• ASSIGNED TASK
Copy out every line of the records below word for word, including the readings, but leave out the pictures.

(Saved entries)
┄┄┄┄┄┄

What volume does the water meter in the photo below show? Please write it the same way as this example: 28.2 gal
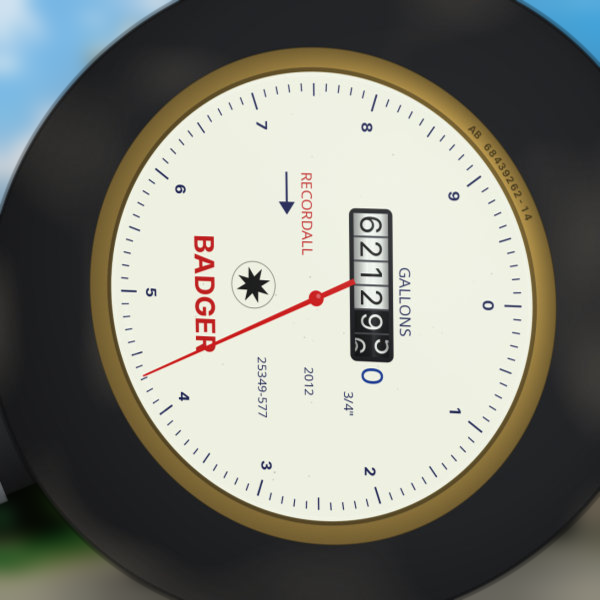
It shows 6212954.3 gal
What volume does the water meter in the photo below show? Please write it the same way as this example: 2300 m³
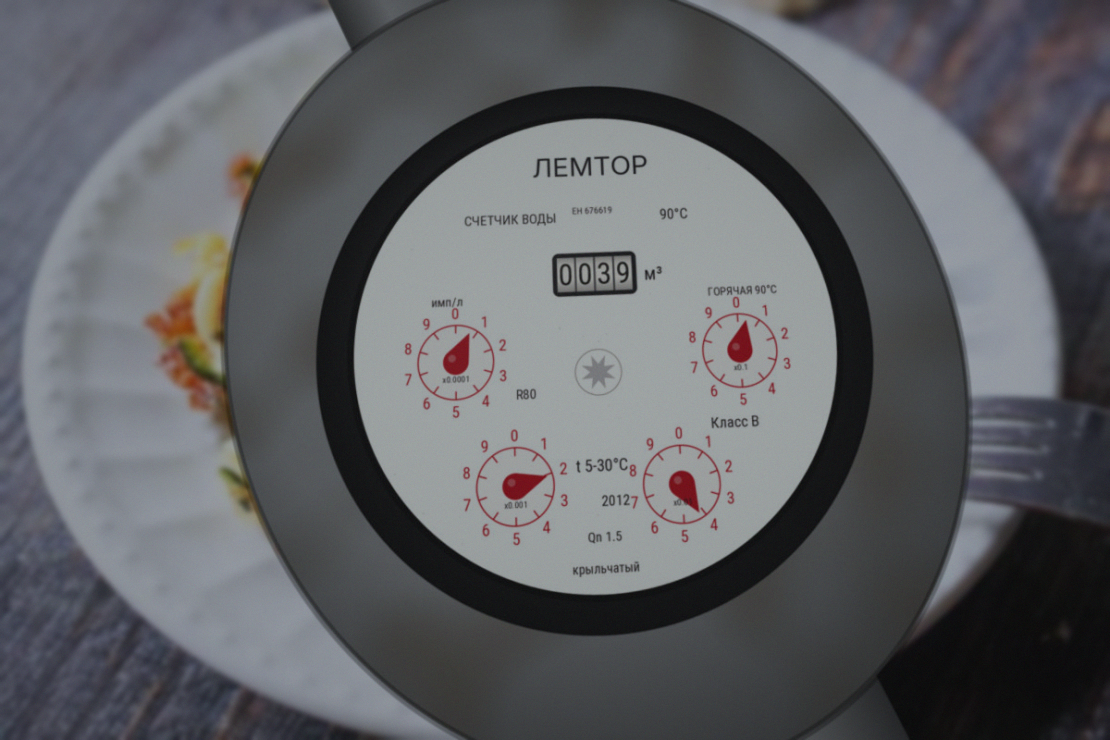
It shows 39.0420 m³
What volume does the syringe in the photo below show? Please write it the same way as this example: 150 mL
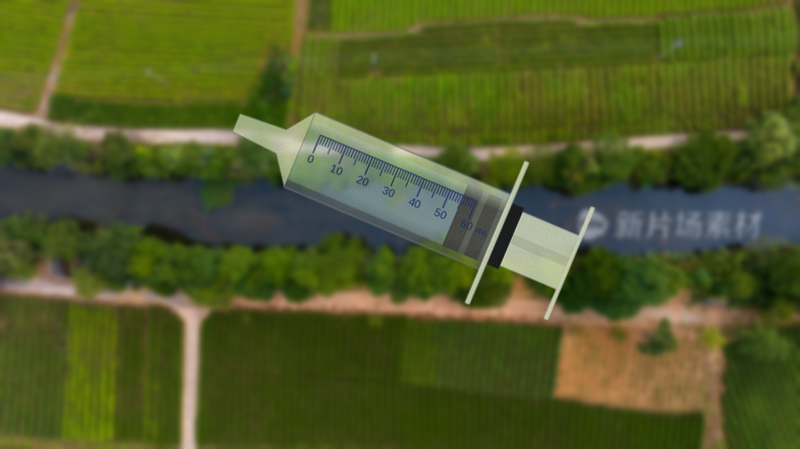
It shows 55 mL
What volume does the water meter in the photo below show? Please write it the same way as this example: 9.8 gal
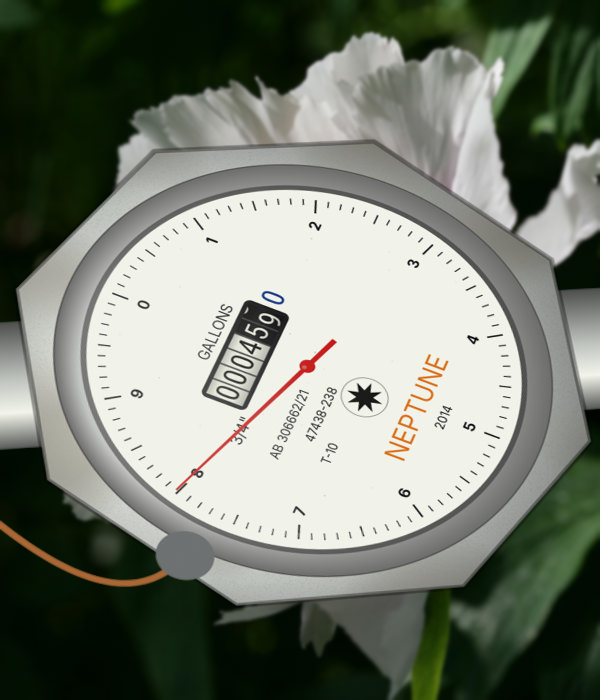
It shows 4588.0 gal
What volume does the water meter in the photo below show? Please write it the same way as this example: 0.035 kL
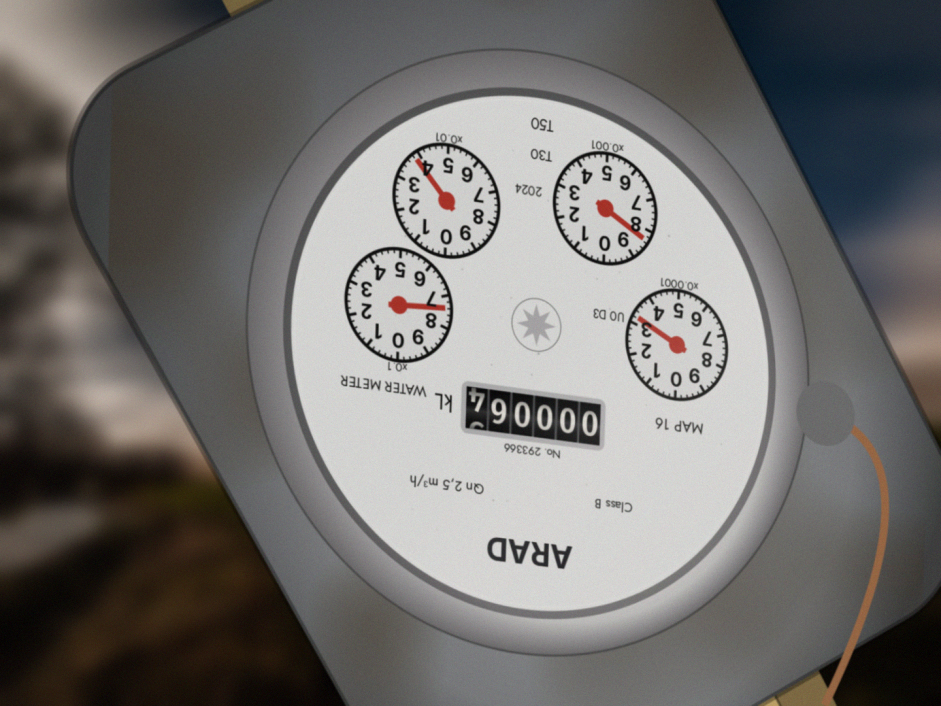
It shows 63.7383 kL
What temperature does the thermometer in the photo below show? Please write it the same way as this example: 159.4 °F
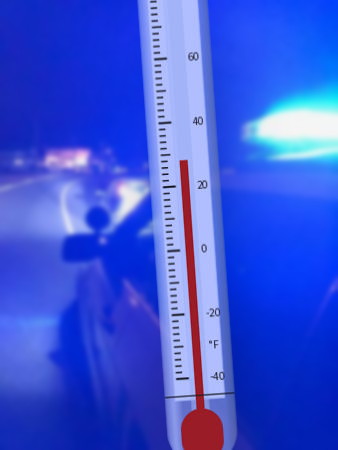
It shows 28 °F
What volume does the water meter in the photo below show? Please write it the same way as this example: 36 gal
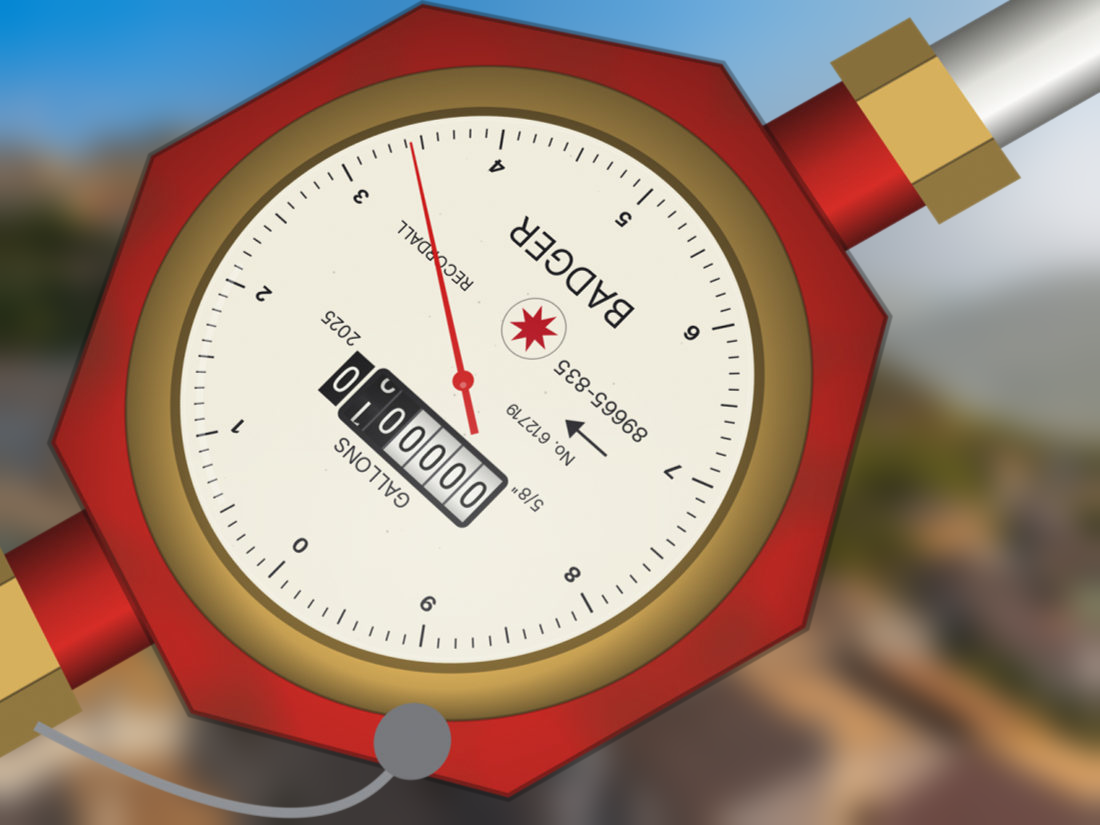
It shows 13.4 gal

┄┄┄┄┄┄

• TASK ANSWER
What volume does the water meter in the photo below show? Please write it the same way as this example: 28.2 gal
It shows 6212954.3 gal
What volume does the water meter in the photo below show? Please write it the same way as this example: 2300 m³
It shows 39.0420 m³
What volume does the syringe in the photo below show? Please write it the same way as this example: 150 mL
It shows 55 mL
What volume does the water meter in the photo below show? Please write it the same way as this example: 9.8 gal
It shows 4588.0 gal
What volume does the water meter in the photo below show? Please write it the same way as this example: 0.035 kL
It shows 63.7383 kL
What temperature does the thermometer in the photo below show? Please write it the same way as this example: 159.4 °F
It shows 28 °F
What volume does the water meter in the photo below show? Please write it the same way as this example: 36 gal
It shows 13.4 gal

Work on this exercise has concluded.